Balance Online Customer Service Carefully With Human Interaction
Customers typically represent a widely diverse range of backgrounds, ages and preferences, but when it comes to how they want to interact with retailers for service requests, they have more in common than you might think.
A recent worldwide study of more than 24,000 consumers and 1,000 businesses makes it clear — consumers everywhere, of all ages, highly value the human element in their customer service interactions with brands.
The research was commissioned by Verint from June 23 to July 20, 2016, in association with Opinium Research LLP, a U.K.-based research company, and research and advisory firm IDC. Interviews were conducted among more than 24,000 consumers and 1,000 businesses in Australia, Brazil, India, France, Germany, Japan, Mexico, the Netherlands, New Zealand, South Africa, U.K. and the U.S. They were carried out online, in the local language for each country, and respondents received an incentive to participate.
The survey is a broad one and reflects customer experience with a wide range of organizations, from insurance companies to banks, and travel companies to online and brick-and-mortar retailers. Here are some key findings for all market segments:
- Eighty-three percent of respondents said they prefer human customer service interactions to digital alternatives.
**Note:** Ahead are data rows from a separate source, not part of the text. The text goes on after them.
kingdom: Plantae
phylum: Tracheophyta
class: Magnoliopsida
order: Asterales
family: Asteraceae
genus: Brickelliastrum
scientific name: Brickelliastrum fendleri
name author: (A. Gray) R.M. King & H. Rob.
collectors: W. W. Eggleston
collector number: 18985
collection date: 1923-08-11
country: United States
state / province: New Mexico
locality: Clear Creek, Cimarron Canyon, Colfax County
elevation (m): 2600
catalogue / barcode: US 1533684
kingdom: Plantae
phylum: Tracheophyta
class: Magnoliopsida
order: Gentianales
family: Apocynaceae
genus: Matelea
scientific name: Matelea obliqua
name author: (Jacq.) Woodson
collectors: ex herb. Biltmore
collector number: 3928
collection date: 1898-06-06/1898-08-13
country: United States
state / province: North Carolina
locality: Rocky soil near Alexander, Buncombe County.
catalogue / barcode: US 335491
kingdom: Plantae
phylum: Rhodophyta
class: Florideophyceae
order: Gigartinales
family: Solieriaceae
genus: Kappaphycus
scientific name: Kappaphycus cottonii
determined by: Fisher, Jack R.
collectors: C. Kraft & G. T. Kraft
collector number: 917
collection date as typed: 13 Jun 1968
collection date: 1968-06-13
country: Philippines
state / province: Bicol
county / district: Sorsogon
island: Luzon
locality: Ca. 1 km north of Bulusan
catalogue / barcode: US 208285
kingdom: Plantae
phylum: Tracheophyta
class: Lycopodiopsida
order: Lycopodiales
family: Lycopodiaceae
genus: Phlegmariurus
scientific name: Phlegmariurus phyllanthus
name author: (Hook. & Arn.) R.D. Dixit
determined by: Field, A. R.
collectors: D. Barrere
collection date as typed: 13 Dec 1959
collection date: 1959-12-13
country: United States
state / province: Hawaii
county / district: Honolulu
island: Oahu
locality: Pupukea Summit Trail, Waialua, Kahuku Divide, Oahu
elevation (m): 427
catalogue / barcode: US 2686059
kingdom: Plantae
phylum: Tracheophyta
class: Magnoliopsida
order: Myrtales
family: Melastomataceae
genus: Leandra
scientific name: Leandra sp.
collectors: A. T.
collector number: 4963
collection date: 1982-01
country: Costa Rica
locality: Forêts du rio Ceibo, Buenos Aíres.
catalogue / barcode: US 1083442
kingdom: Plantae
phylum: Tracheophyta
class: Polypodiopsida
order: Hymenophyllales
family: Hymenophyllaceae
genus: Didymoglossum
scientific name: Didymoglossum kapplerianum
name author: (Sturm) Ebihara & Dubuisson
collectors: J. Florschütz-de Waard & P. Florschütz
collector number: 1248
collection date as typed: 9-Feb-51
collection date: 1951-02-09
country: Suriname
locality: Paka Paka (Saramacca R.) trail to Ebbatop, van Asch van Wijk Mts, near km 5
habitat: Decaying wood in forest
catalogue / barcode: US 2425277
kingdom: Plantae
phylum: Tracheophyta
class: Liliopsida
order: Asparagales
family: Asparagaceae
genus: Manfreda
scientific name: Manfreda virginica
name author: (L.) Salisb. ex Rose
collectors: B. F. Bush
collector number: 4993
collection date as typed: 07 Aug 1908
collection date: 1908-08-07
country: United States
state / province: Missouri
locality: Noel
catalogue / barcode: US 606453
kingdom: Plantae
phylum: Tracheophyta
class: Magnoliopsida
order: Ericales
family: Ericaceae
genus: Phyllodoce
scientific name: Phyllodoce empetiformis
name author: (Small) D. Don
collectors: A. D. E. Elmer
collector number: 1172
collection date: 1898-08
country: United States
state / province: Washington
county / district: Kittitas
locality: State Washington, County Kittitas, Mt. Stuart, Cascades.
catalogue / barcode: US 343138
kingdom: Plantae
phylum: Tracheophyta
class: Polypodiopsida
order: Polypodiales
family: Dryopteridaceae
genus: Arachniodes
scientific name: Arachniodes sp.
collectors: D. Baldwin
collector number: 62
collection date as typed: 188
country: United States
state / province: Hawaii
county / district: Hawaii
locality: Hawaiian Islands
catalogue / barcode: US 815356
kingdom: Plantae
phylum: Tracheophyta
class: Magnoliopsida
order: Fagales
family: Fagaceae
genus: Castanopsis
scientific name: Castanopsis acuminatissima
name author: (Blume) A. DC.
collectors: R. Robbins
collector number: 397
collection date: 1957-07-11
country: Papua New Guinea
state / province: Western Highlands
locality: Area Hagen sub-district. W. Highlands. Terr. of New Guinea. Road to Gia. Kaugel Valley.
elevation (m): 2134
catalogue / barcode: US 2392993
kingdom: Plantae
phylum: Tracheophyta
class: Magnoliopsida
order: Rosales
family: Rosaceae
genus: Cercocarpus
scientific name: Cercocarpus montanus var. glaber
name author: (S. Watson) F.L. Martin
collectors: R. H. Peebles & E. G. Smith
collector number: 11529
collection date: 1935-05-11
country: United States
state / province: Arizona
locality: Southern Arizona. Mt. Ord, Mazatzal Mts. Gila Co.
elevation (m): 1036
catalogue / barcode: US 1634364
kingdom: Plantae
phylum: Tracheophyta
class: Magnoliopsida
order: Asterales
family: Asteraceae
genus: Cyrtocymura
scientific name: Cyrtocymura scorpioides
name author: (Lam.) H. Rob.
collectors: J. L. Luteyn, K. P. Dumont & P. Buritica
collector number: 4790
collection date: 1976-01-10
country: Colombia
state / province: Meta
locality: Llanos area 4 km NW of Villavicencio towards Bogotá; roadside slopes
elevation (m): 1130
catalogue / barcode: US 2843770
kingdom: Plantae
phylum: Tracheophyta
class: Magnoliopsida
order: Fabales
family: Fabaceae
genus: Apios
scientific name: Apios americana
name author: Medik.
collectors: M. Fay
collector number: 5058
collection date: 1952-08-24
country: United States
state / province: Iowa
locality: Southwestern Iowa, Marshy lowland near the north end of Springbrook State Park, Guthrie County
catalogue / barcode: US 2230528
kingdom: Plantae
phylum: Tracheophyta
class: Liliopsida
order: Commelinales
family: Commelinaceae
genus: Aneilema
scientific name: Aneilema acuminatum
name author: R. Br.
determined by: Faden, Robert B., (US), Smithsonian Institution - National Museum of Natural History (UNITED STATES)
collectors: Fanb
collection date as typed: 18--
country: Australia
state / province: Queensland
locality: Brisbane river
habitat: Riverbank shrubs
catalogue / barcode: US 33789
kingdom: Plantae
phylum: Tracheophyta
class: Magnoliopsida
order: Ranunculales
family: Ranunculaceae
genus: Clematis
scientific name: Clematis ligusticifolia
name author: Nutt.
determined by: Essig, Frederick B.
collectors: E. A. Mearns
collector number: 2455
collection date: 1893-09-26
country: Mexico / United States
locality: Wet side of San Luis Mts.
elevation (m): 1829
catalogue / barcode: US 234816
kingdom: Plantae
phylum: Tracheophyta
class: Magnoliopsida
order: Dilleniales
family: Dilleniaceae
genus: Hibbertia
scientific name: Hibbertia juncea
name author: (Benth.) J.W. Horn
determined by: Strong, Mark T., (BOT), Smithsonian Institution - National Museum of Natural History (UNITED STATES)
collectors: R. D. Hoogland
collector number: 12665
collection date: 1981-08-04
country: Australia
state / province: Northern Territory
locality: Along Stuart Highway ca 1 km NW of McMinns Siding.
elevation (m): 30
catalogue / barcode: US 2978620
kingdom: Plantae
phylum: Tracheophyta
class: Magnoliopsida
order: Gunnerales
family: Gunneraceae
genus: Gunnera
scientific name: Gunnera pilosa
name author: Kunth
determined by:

- For all age groups, the phone emerged as the most popular way to contact organizations and service providers, according to nearly 24 percent of consumers in the study; visiting a storefront was next at 23 percent.
- Those who receive more human or traditional customer service display more positive behaviors toward brands.
- The more complex the service request, the more likely consumers are to prefer human interaction to digital channels.
- Two-thirds of consumers and 91percent of businesses feel customer service online and via mobile devices needs to be faster and more intuitive to serve end users.
The Digital Tipping Point
The study was designed to answer how businesses can strike the right balance between digital and human customer service. The results — summarized in a report titled “The Digital Tipping Point: How Do Organizations Balance the Demands for Digital and Human Customer Service?” — serve as a guide for retailers working to find the right blend of humans and technology for customer service.
Consider this: When the study asked businesses what channels they're planning to invest in, live chat (32 percent) and mobile apps (27 percent) scored the highest. The businesses also reported they're investing least in traditional channels — branch and telephone. Clearly, they plan to guide customers to a digital experience, but at what cost?
Online Retail Bucks the Trend, but …
Not surprisingly, the online retail sector does buck the trend of human service preference, with 60 percent of respondents wanting to interact via their account online or through web self-service. Yet, even millennials in the category leaned favorably toward phone conversation. Fifteen percent of them said they prefer to speak with someone on the phone, higher than the 12 percent of total respondents for online retailers. At the same time, though, millennials showed the highest favoritism — 9 percent and 10 percent, respectively — for social media communication and online chat.
For brick-and-mortar retailers — defined as supermarkets, grocery stores and clothing stores in the study — 61 percent of respondents said they prefer to speak to someone on the phone or in person when it comes to a customer service request.
The complexity of the request plays a role here. While 64 percent of consumers said they would use digital channels for a fairly simple customer service activity, like changing account details or investigating new products and services, the reliance on human interaction becomes greater as the requests become more complicated, such as asking a question about a bill or requesting a refund.
An Important and Timely Reminder
With nearly two-thirds (64 percent) of all consumers polled saying they believe it's more convenient and they get better service when engaging with organizations on the phone or in-store, it’s clear that organizations need to carefully plan how to balance digital and human engagement. As this unbiased study shows, with every purchase and every need for service, there are times and circumstances when there's no substitute for talking with a real, live person.
Dave Capuano is global vice president of integrated marketing for Verint Systems Inc., a global leader in Actionable Intelligence.